### TEXTE FOURNI
┏━━

Tunisie : Constitution, suite et fin
Après bien des vicissitudes et des déchirements, la Constituante a accouché au forceps d’un texte qui met à nu les contradictions et les ambivalences de la modernité tunisienne. Mais en préservant, malgré tout, ses acquis séculiers.
Article paru dans Jeune Afrique n°2766, du 12 au 18 janvier.
Mis à jour le 20/01/2014 à 12h00
Les Tunisiens n’y croyaient plus. Initialement prévu pour le 23 octobre 2012, sans cesse différé depuis, l’achèvement du débat constitutionnel semble enfin en passe de se réaliser. Les députés voulaient finaliser le texte de la Constitution avant le 14 janvier minuit (un délai qui ne sera finalement pas tenu). Pour le symbole : la date marque en effet le troisième anniversaire de la révolution. La plupart des points litigieux avaient été aplanis en amont par la commission des consensus, qui rassemble les chefs des principaux groupes parlementaires. Le vote, article par article, a débuté le 3 janvier. Il devait se poursuivre sans interruption jusqu’à la date butoir du 14.
>> Sommaire de notre dossier spécial sur la nouvelle Constitution tunisienne
Cette spectaculaire accélération du calendrier ne doit rien au hasard. Ali Larayedh, le Premier ministre islamiste, est sur le départ. Il sera remplacé par un technocrate indépendant, Mehdi Jomâa, actuel ministre de l’Industrie. La concomitance entre les deux processus – la finalisation de la Constitution et la formation d’un nouveau gouvernement – était l’une des conditions de la "feuille de route" du "quartet" (syndicat, patronat, Ligue des droits de l’homme et Ordre des avocats). Poussés vers la sortie, les islamistes d’Ennahdha veulent soigner leur bilan. Ils entendent capitaliser sur le vote de la Constitution et l’inscrire à l’actif de leur gouvernement. Les opposants, eux aussi, veulent en finir au plus vite. Car une fois la Constitution votée, le gouvernement désigné et l’instance des élections créée, l’Assemblée nationale constituante (ANC) perdra sa raison d’être. Et pourra être mise en veilleuse au profit d’un exécutif réellement impartial…
Les débats à la Constituante ont opposé les tenants de deux visions antagoniques de l’État. Pour les modernistes, l’État est le lieu de l’Universel, et son rôle est de garantir les droits et libertés (c’est-à-dire les droits de l’homme, dans leur acception usuelle). Pour les islamo-conservateurs, l’État a d’abord vocation à préserver et à défendre l’authenticité de la société et du pays. Il est le gardien de l’identité. Le texte du préambule, qui a fait l’objet de la dispute la plus féroce en commission, portera l’empreinte indélébile de cette oscillation. Truffé de références à "l’identité arabo-musulmane", aux "enseignements de l’islam" et à "l’appartenance culturelle et civilisationnelle à la nation arabe et musulmane", verbeux à souhait, il est d’inspiration clairement rétrograde et passéiste. Mais la Constitution ne se réduit heureusement pas à son préambule.

┗━━

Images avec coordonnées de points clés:
┏━━

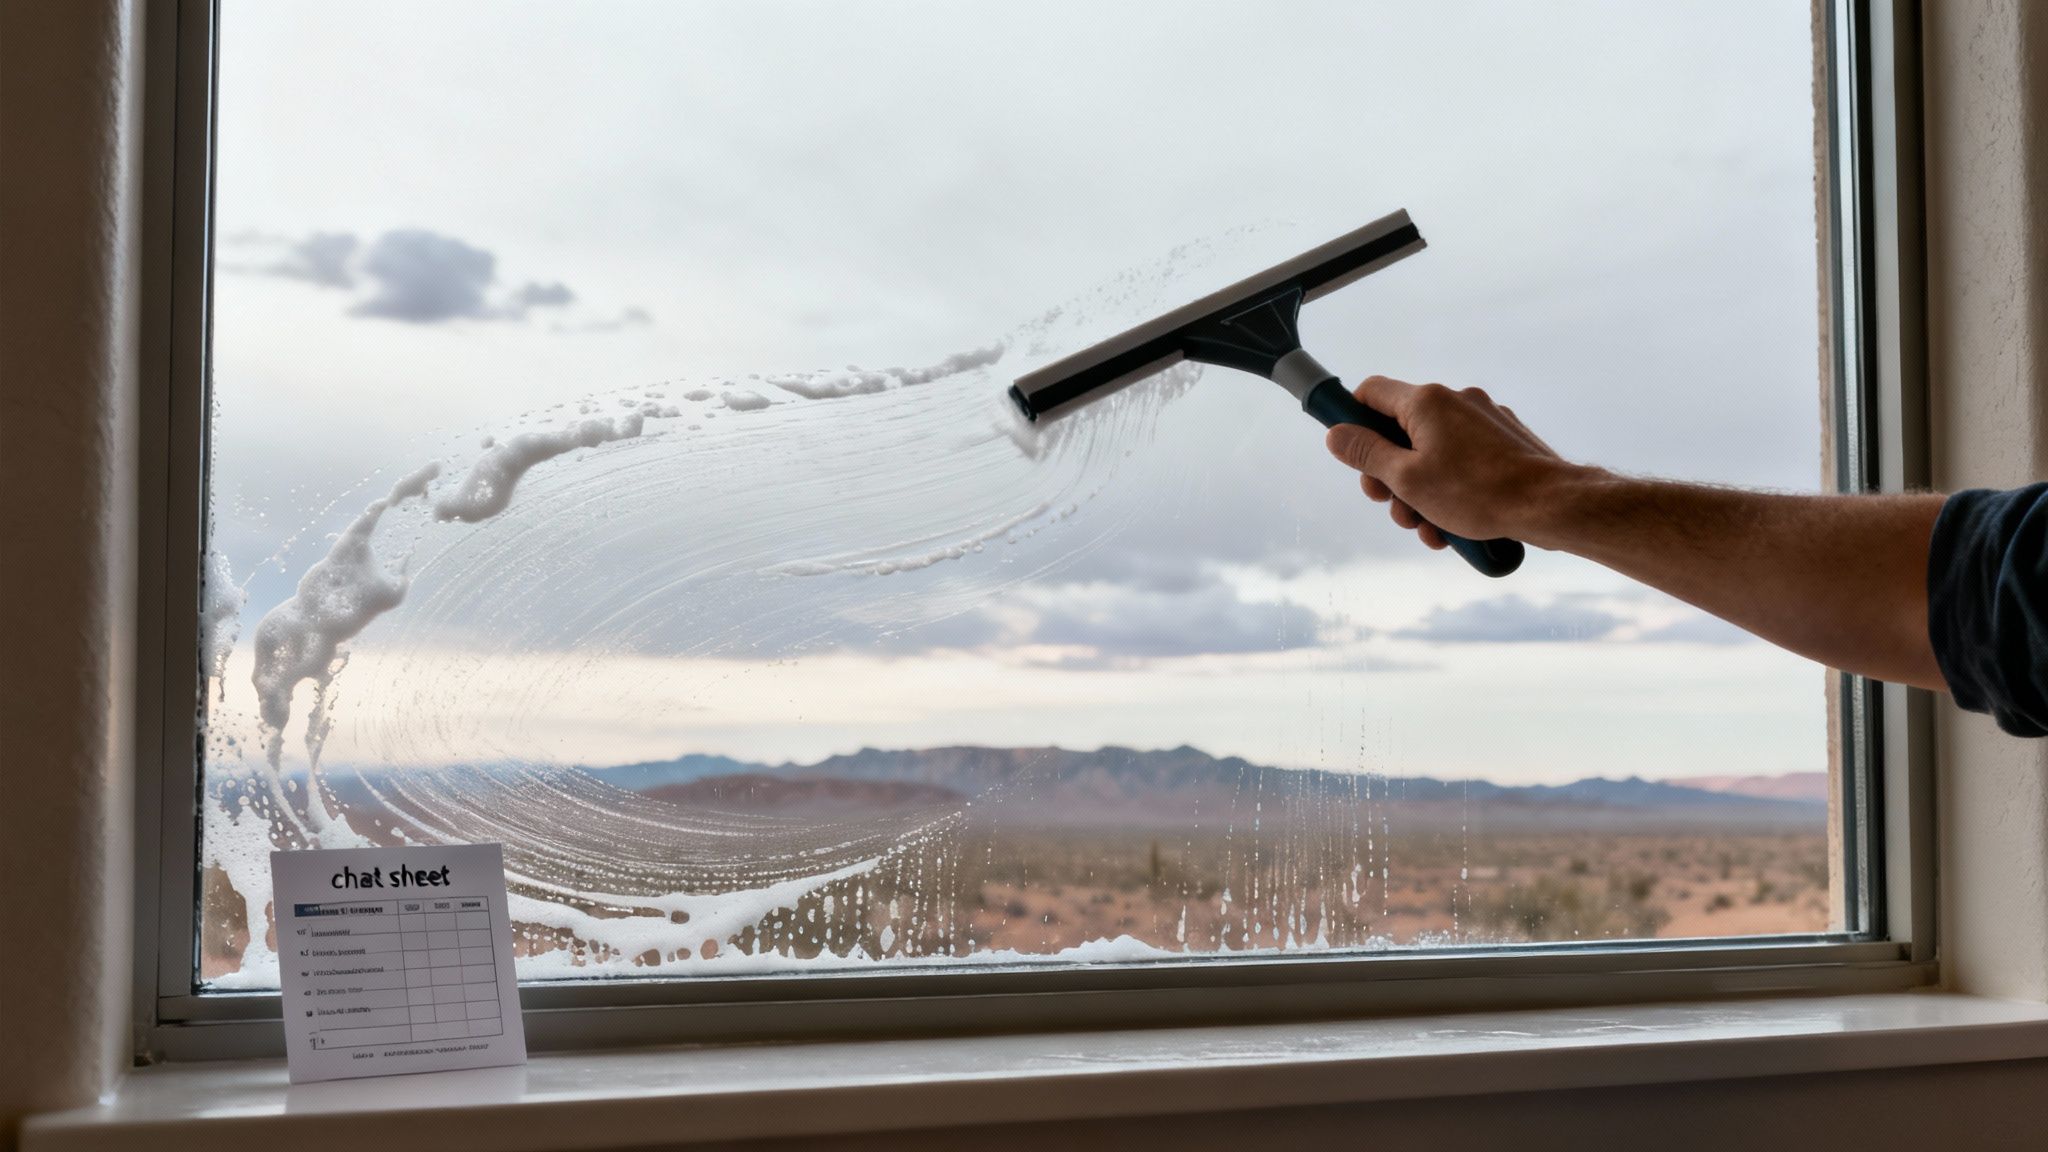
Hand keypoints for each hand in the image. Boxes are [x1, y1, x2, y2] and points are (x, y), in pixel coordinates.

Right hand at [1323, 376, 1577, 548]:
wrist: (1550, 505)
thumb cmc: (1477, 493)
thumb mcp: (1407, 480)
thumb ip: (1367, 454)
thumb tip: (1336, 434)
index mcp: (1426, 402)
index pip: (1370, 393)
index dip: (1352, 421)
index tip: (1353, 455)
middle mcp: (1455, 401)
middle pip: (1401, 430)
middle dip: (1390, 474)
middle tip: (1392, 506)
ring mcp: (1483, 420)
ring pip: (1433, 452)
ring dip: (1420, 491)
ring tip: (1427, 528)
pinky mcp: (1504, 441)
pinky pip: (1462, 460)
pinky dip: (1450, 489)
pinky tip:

┗━━

### TRAVAIL À RÉALISER
Réécrivez l'article sur la Constitution tunisienne en partant de « Tunisie : Constitution, suite » et en vous arrêtant à « ses acquis séculiers. ». Remplacez « vicissitudes » par « péripéties ».

### RÉPONSE À LA CONSIGNE
Tunisie : Constitution, suite et fin
Après bien des péripéties et des déchirements, la Constituante a accouché au forceps d’un texte qui met à nu les contradictions et les ambivalences de la modernité tunisienne. Mais en préservant, malgré tout, ses acquis séculiers.